■ Source text
The last few days have witnessed speculations over the fate of Andhra Pradesh’s (AP’s) capital city, Amaravati.
Municipal Administration Minister Botsa Satyanarayana’s statements about the area being flood-prone and requiring almost double the construction costs have raised doubts about the YSRC (YSR Congress) government’s stand on the capital city.
TDP (Telugu Desam Party) has gone so far as to accuse the Jagan government of flooding the city deliberately to make it an issue to relocate the capital.
The YSRC government has maintained that a thorough review is being done on the issue and an announcement would be made soon.
An oft-repeated reference is made to the Sivaramakrishnan Committee report, which had found Amaravati “not suitable” for being made into a capital city. Swarajya examined the report and found it path-breaking in terms of analysis and suggestions.
But first, a little bit of the ‘Blockbuster’ background story.
Amaravati, Amaravati! There’s No City Like Amaravati!
Amaravati had elements of a Bhansali-like period movie: grandeur and grandiosity writ large across all aspects — the scale, the vision, the finances, the name itself. The cast had big names — the world’s leading architect, Norman Foster, the World Bank, AIIB (Asian Infrastructure Investment Bank), and Singapore-Surbana Jurong.
Reports in the earlier years had it that the then chief minister, Chandrababu Naidu, had set his heart on a capital that “would reflect Telugu culture and history”.
There were several meetings with historians, even film makers and set designers, so that the architects Foster and Partners of United Kingdom (UK) were able to satisfactorily incorporate elements of heritage and history into the design of the buildings.

■ Data extract

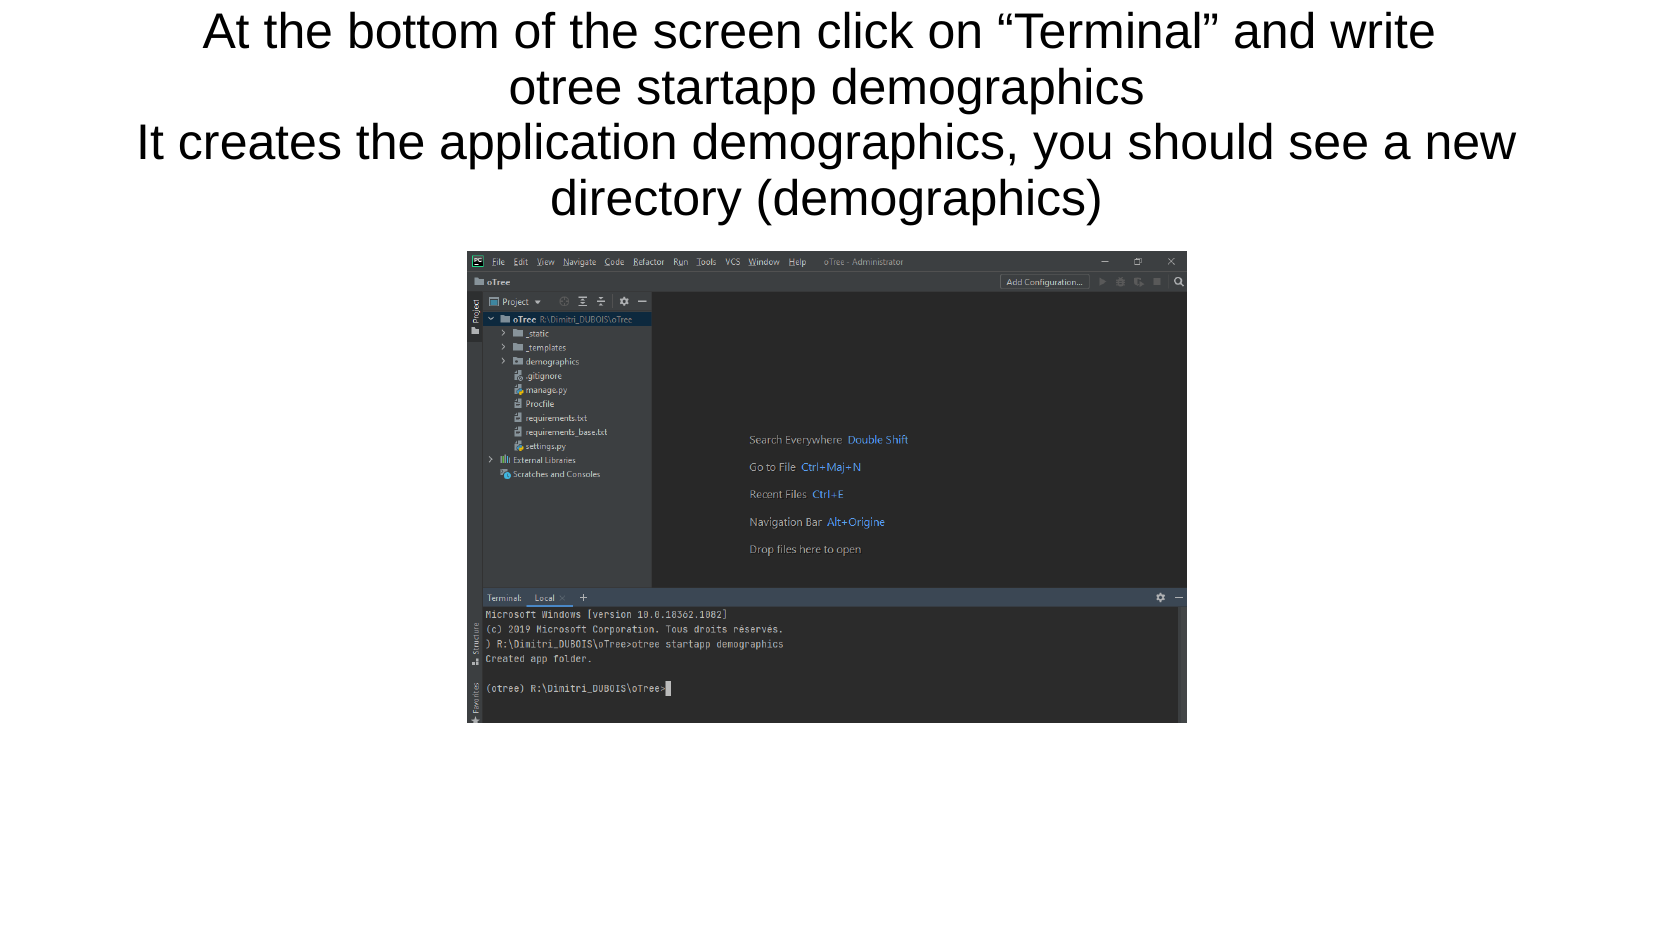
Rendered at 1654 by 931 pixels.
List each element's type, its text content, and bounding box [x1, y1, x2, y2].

title At the bottom of the screen click on “Terminal” and write otree startapp demographics It creates the application demographics, you should see a new directory (demographics) [82, 3, 1571, 227]
picture [467, 251, 1187, 723]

■ Stated task
Write out the stretch of the Amaravati article from "TDP (Telugu Desam" through "be made soon.", word for word.

■ Complete output
TDP (Telugu Desam Party) has gone so far as to accuse the Jagan government of flooding the city deliberately to make it an issue to relocate the capital.
The YSRC government has maintained that a thorough review is being done on the issue and an announcement would be made soon.